Like most writers, she started out with no clips, so she wrote editorials for a local newspaper and used them for her portfolio. Today, she’s the communications writer at Kars4Kids, an organization sponsoring educational initiatives for children. “I’m doing what I love best: writing about education and helping children,” says Varda.

Many aspiring writers think they can’t have a successful writing career because they don’t have a journalism degree, but she didn’t let that stop her. “No potential employer noticed or inquired about my lack of education,” says Varda.

Don’t be impatient for success

“Nothing big starts big,” says Dan Nainan, senior Intel engineer turned comedian. He used to travel the world doing technical presentations with Intel Chairman Andy Grove, but he wasn’t exactly a “natural” on stage.

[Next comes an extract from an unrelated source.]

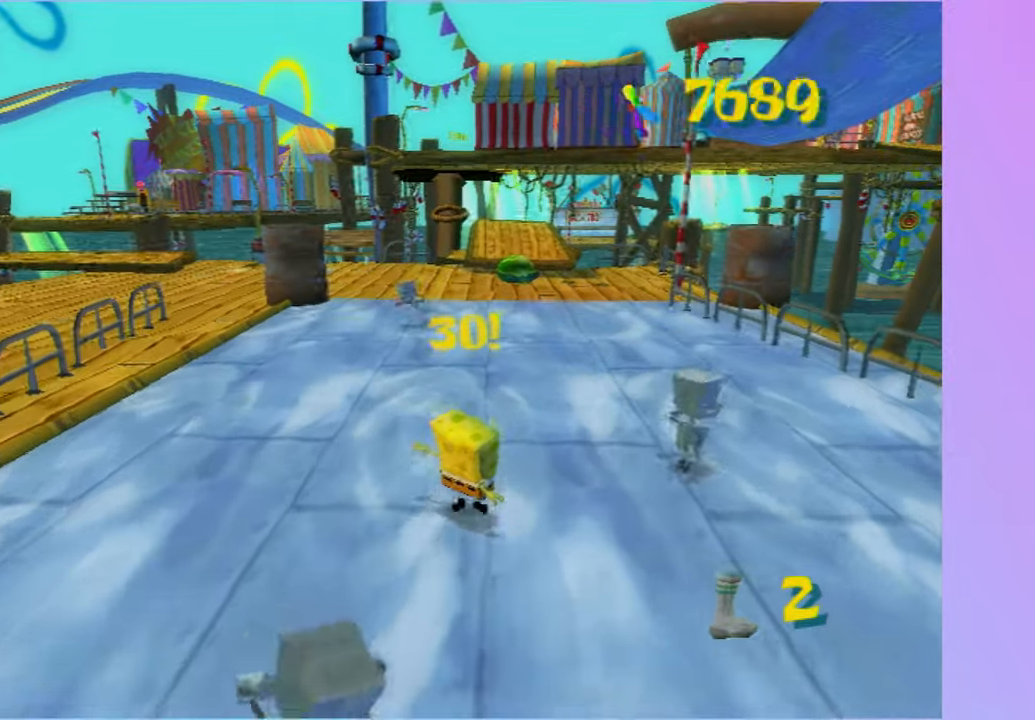
{"buttons": [], "left_stick": "up", "right_stick": "center", "button_events": []}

He took comedy lessons to get over his fear of public speaking. After that, the comedy kind of took off and, since then, he’s performed at several events, including a TED conference and several presidential inaugurations.

He’s successful, but “it took almost two years of full-time work to get my first show,” says Dan. Back then, each $5 ticket sold earned him $1 and he had to hand out flyers in Times Square. It was hard work for low pay, but he persevered.

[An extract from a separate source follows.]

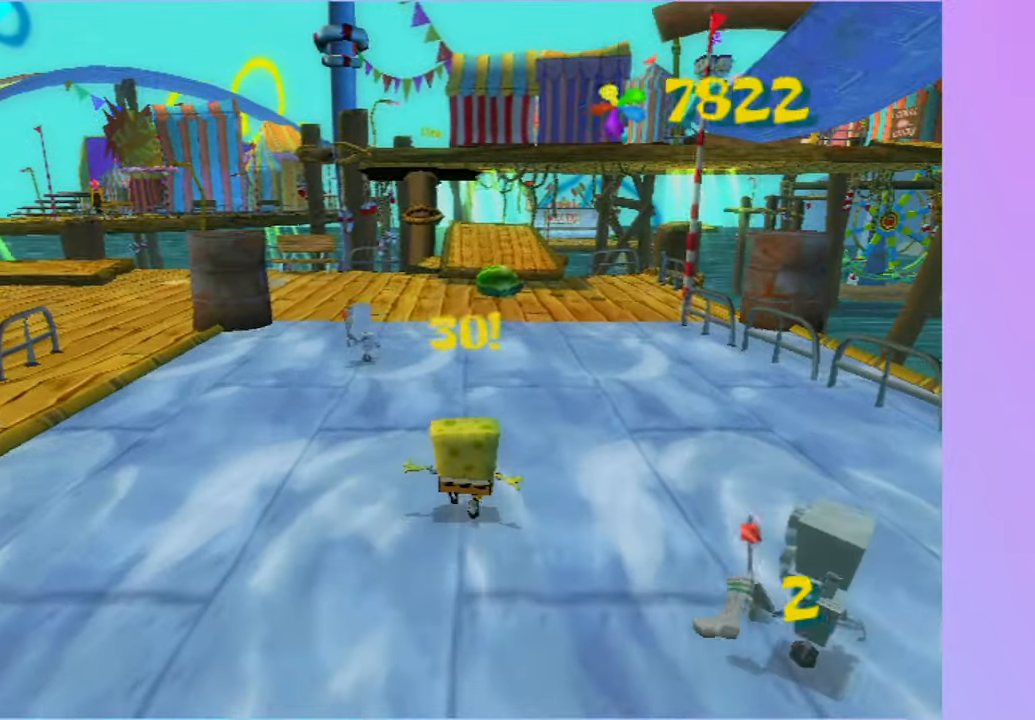
{"buttons": [], "left_stick": "up", "right_stick": "center", "button_events": []}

As for changing jobs and learning new skills, Dan suggests, “If you want to do something difficult, try something even more difficult, and the difficult thing will become less so.”

Let that sink in for a moment. It’s logical advice. In his case, speaking on stage was hard, but it’s even harder to make people laugh. Once he got comfortable with comedy, public speaking came easier.

What about you? Are the requirements for your dream job a bit out of reach? Try the strategies here.

If these strategies have worked for you before, share your story in the comments!

Charley Mendoza is a freelance business and career writer. She helps business consultants and career professionals attract new clients through copywriting and blogging.

Brazen powers real-time, online events for leading organizations around the world. Our lifestyle and career blog, Brazen Life, offers fun and edgy ideas for ambitious professionals navigating the changing world of work.

5 Comments

  1. Katte

    Well that those tricks worked for them. I have the degree and the experience, but there is always something very specific that I don’t have that let me out of everything I’ve tried. For instance, I applied for a job which required strong management skills and experience which I have, but one of the bullets mentioned “to have experience with violence prevention and police” well, I do have experience in violence prevention from the perspective of gender and no, I don’t have direct experience with police. Nevertheless, my strong experience in management of donor funded projects of more that 15 years was not enough. So, what should I do? lo learn the specifics of every topic of development in order to land a job on project management?
    Thanks for the space to contribute.

  2. ga

    [Back then, “the going price of admission into the career development field was a Ph.D. in Psychology and a skirt,” says Peter.]
    –Oh, we’re crying crocodile tears.

  3. ga

    [“none of them had a Ph.D. in Psychology and not one of them was female,” Peter says.]
    –Exactly. And all yoga teachers are men, too. Funny how that works…

  4. bee

    It’s interesting that three of your four examples are men. Statistically, men are much more likely to be hired for positions they are not fully qualified for. Or as a career advisor once told me, “men are hired for their potential. women are hired for their performance.”

    • Jordan

      I don’t think it’s really that men are hired just for being men, but it’s more of a psychological issue. The social norm has always been for men to work and women to stay at home, or for men to have technical/management jobs and women to have more of a supportive, non-technical role in the work-place. Women are paid less and hired less because society does not give them that same pressure. Really, the opportunities are quite even in the current age- proved both genders have similar qualifications. There are tons of scholarships available for women in technical fields. Also many workplaces are now trying to even the gender ratio. I don’t see why a company would hire a man over a women if a women has better technical skills.